Ревностные адепты человековедения, они не побоялись противопоставить человеку "вещь", этот плод промышленной цивилизации, как законный предмет художественного исследования. А ведь и сегодня, спустя сто двадцать лет, сама подобная постановка вопроса шокирует даже иных сторонников фантастики, о противниках и говорить нечего. "Меня удивляет, - написал один из участников дискуссии в "Литературной газете", - когда в споре о фантастике противопоставляются люди и техника. Ведь фантастическая литература - это не техническая литература! Это прежде всего литература о человеке, о долге, чести, страхе, любви и т.д., о человеческих чувствах, а не о реакторах и звездолетах..."[339] Стало быть, о человеческом творческом разуме, о его плодах - во вторую очередь; стало быть художественная литература вообще ограничена одним только миром человеческих чувств? Случайна ли эта обмолвка? Откроем статью тонкого и чуткого критика-фантастоведа В.Ревича и проследим, сколь изящно он отвечает на вопрос М.Лазарева: "Хотелось бы услышать ясный ответ: на какой основе возможна нынче фантастика, кроме научной?"[340] "Фантастика, - говорит В.Ревич, - возможна на одной основе: на художественной. Произведениям же "чисто" научной фантастики я, признавая существование (!), отказывают в праве называться художественной литературой. Или техницизм, или человековедение. Приходится выбирать".[341] А так как не известно, каким конкретным произведениям "отказывает" критик (может быть, "Борьбе миров" Г.Уэллса, "Двадцать тысяч лье под водой" Ж.Верна, "Человеку-амфибии" А.Беляева, "Возвращению со звезд" С.Лема, "Возвращению" или "Далекой радуге" А. и Б.Стругацких?), то жупел "техницизма" обращается против самого принципа научности.

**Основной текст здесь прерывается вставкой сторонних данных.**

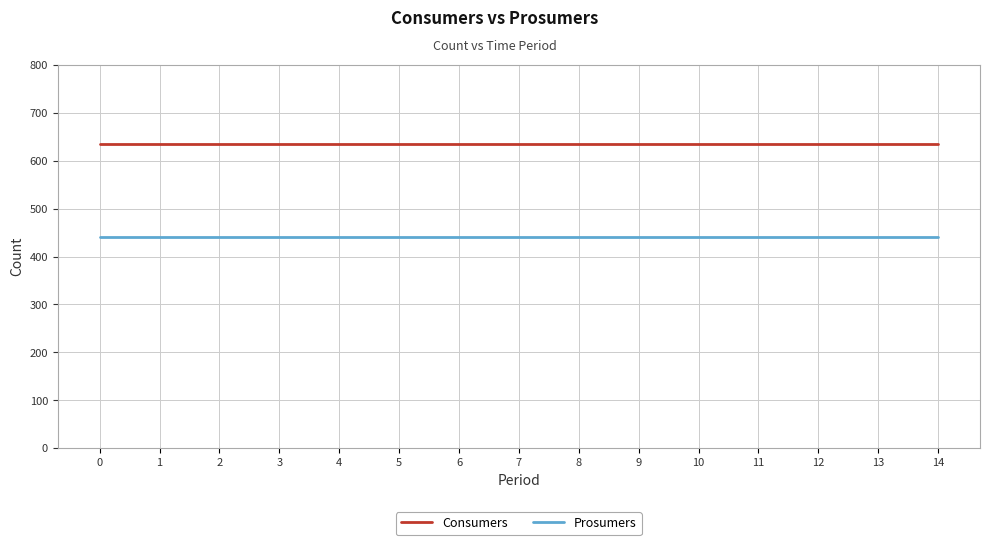

True or false: Consumers and Prosumers cross at least once.

False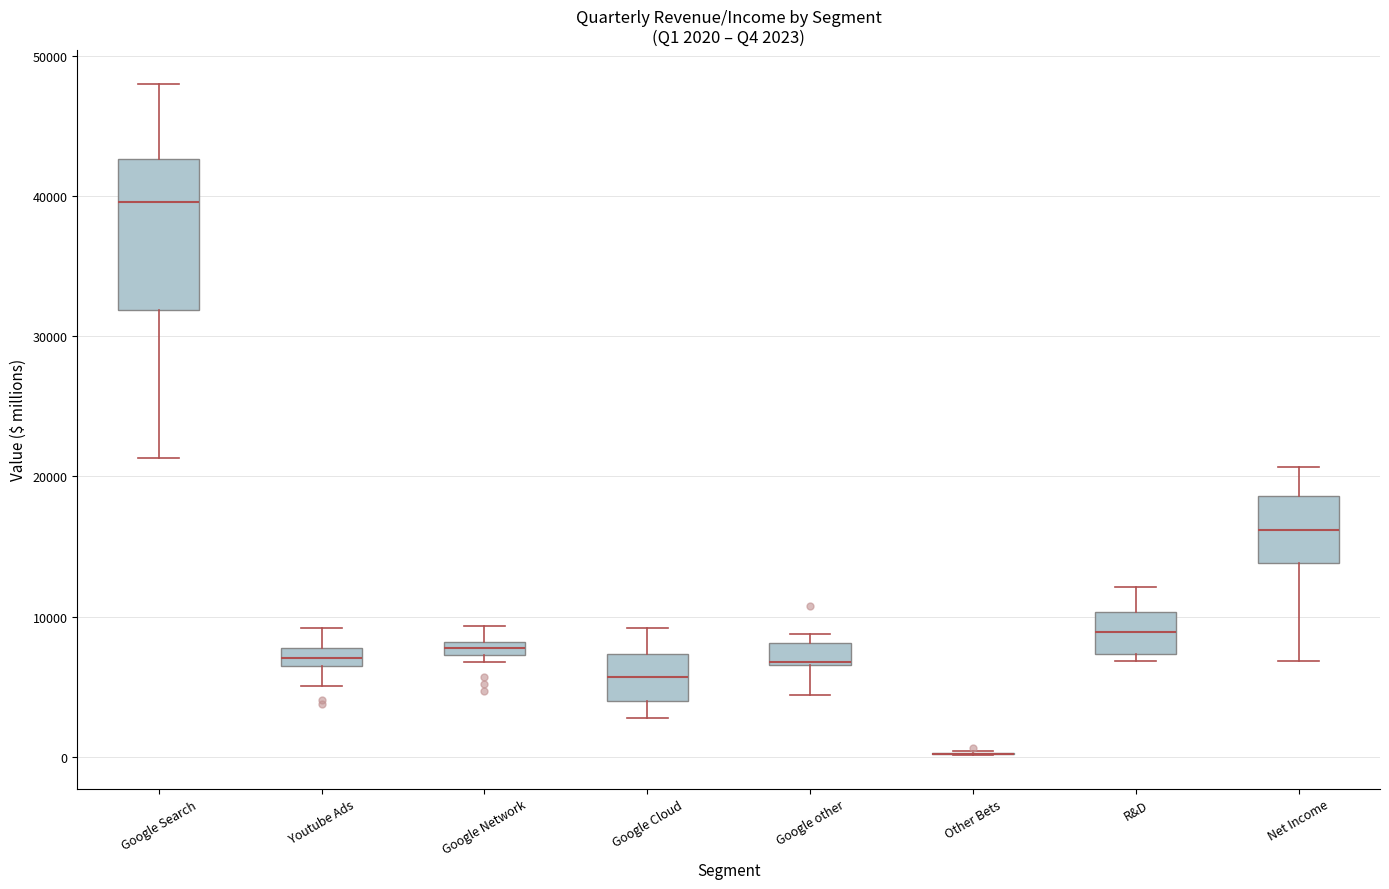

Comparing the boxes themselves (not the whiskers), which one is the tallest?

Google Search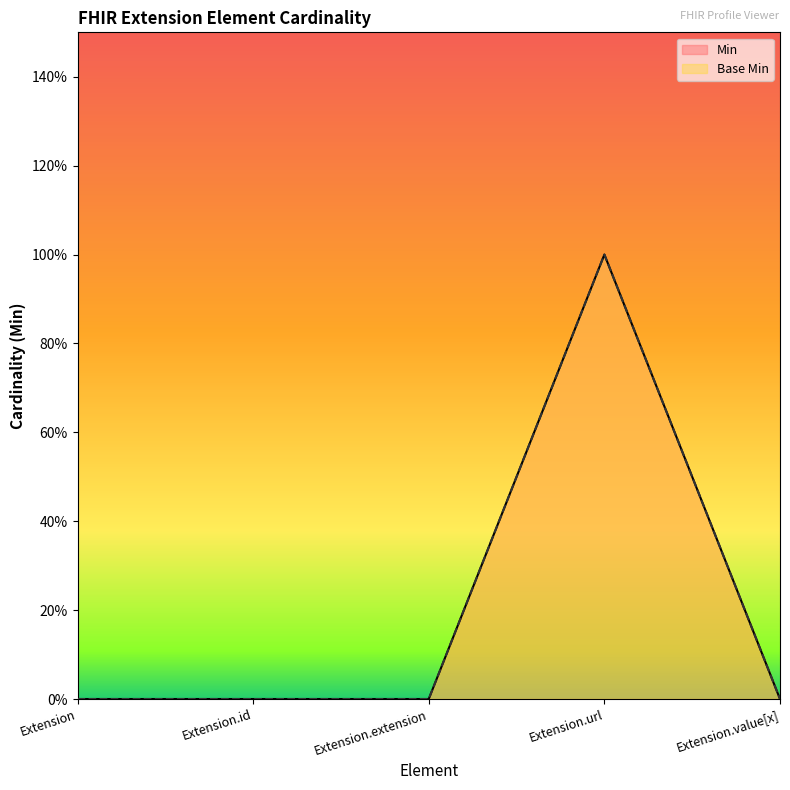

Count the number of data series in this chart.

2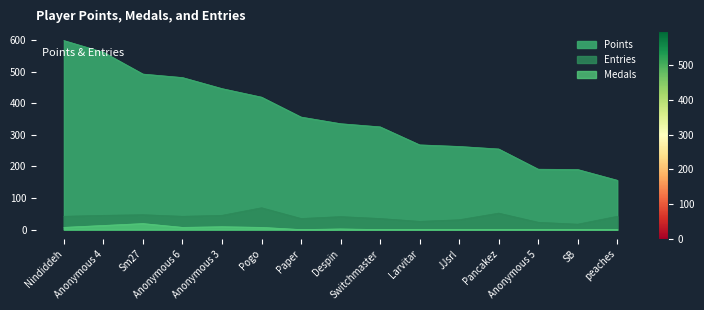

What position from the left is Larvitar?

10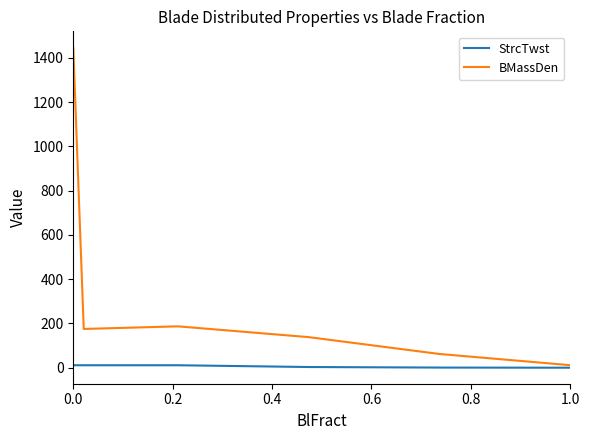

True or false: BMassDen has more than 0 points higher than both neighbors.

True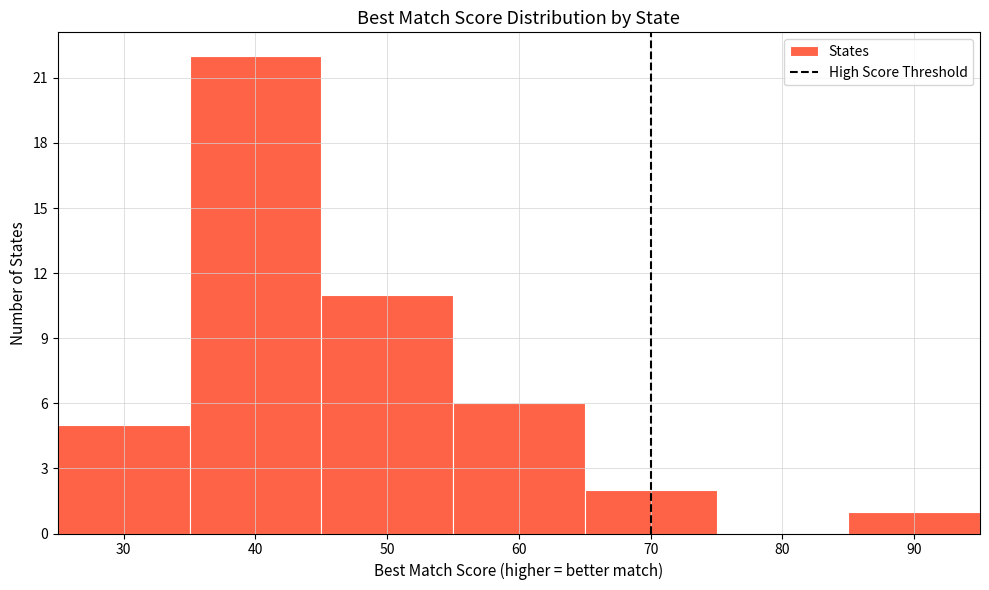

Reading left to right, transcribe this chart: for each bar, give the range it covers on the x-axis and its height. The values are not printed on the chart, so give them approximately, as read against the axis.

25 to 35: 5
35 to 45: 22
45 to 55: 11
55 to 65: 6
65 to 75: 2
75 to 85: 0
85 to 95: 1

Если бы речь шла о нефантастической литературе, то ложность альтернативы: или художественное мастерство, или жизненная правда - все бы была очевидна. Когда же доходит до фантастики, то научность, являющуюся эквивалентом реализма, превращают в синоним техницизма, а художественность "смело" отождествляют с человековедением, которое затем последовательно сводят к изображению эмоционального мира. Будто бы изображение возможных социально-психологических последствий воображаемого открытия заведомо антихудожественно только потому, что касается страстей, которые вызваны "техницизмом"! А ведь в наш век, пожалуй, уже невозможно указать ту область, где бы человеческое сознание было свободно от огромного воздействия научно-технической среды.
Какое-то априорно-эмоциональное, предрассудочное недоверие к научно-технической сфере цивилизации понуждает конструировать теории фантастики, вытесняющие в конце концов научное мышление из области искусства. В дискуссии о фантастике, проведенной "Литературной газетой" в сентябре 1969 - марте 1970 года, А. и Б. Стругацкие, казалось бы, продемонстрировали широту взгляда, когда писали, что все произведения, в которых "используется специфический художественный прием - вводится элемент необычного, небывалого и даже вовсе невозможного... могут быть развернуты в весьма широкий спектр, на одном конце которого располагается "80 000 километров под водой", "Грезы о Земле и небе" и "Человек-амфибия" (то, что обычно именуется фантастикой научной), а на другом - "Человек, который мог творить чудеса", "Мастер и Маргарита" и "Превращение" (то, что мы склонны именовать фантастикой реалистической, как это ни странно звучит)".[342]
Звучит действительно странновато, но не в этом дело. Эта оптимистическая картина всемирного сосуществования многоразличных направлений и жанров не вызвала бы возражения, если бы Стругацкие тут же не противопоставили фантастике научной свою "реалистическую", а попросту говоря, условно-поэтическую. Ибо, по их словам, эта последняя "пребудет вовеки", тогда как, короткая жизнь научной фантастики якобы предопределена отрезком исторического времени, в течение которого "развитие естественных наук достигнет стадии насыщения и интересы общества переместятся в другую область".[343]
Гипотеза насчет "насыщения естествознанием" существует. Возможно, чисто технологической фантастике в самом деле суждено когда-нибудь зачахнуть. Но наступит ли год или столетие, когда человечество настолько пресытится знанием самого себя, что художественному человековедению ничего не останется, как погрузиться в свои "вечные" приемы? И как тут быть с мнением классиков - от Тургенева до Чехова и Горького, - что поэтика (приемы!), например, литературного пейзажа уже претерпевает изменение под воздействием научного мироотношения?